Among the scenarios is the notion that Omnicom might be helping to organize an effort for among one or more other holding companies to acquire Hudson MX and operate it as part of an independent joint venture, similar to an attempt by Omnicom and WPP to launch their Mediaport joint venture two decades ago.
That scenario has also sparked industry chatter that Mediaocean -- which previously made an offer to acquire Hudson MX that was rejected by its board -- might also be a likely suitor, if for no better reason than to stifle a potential holding-company joint venture.
In addition, Mediaocean likely would see some value in acquiring some of the assets, and especially the talent remaining in Hudson MX.

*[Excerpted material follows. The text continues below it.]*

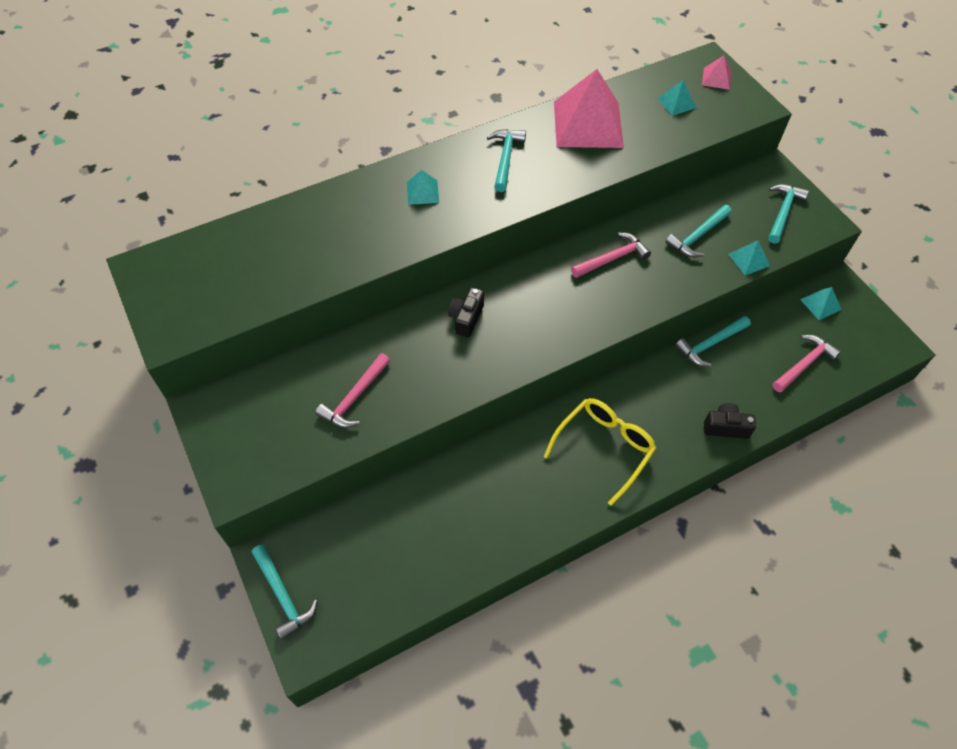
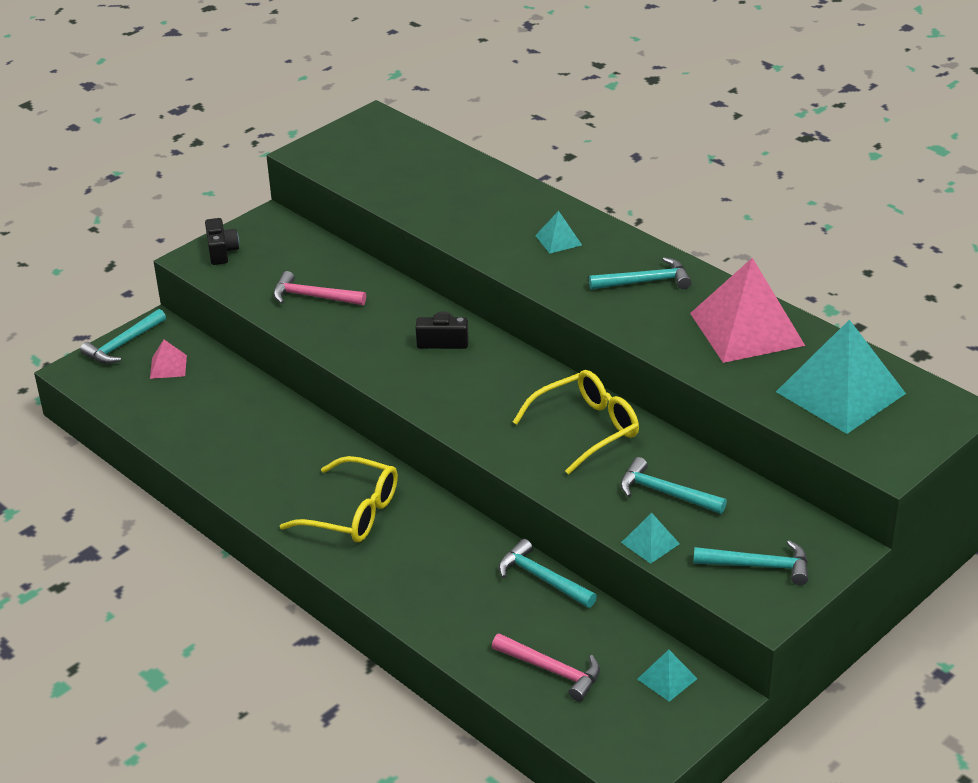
camera: 75 degrees right, 20 degrees down
(612, 258) = (586, 428): pink hammer -> yellow glasses
(676, 103) = (840, 392): turquoise pyramid -> turquoise pyramid, size x2.28
(716, 78) = (920, 420): pink pyramid -> pink pyramid (168, 366)
(725, 427) = (420, 607): black camera -> black camera (221, 251)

“There is no certainty that Ascential will be able to implement its future strategy regarding Hudson, and it may be obliged to acquire additional shares in Hudson,” Ascential says in its new disclosure, adding: “There can be no guarantee that Ascential will be able to dispose of its interest in Hudson at a later date. Following completion of the Sales, Ascential’s interest in Hudson will represent a materially greater proportion of the Retained Ascential Group than it represents of the Ascential Group today.”
MediaLink Founder and CEO Michael Kassan also is among the current shareholders of Hudson MX.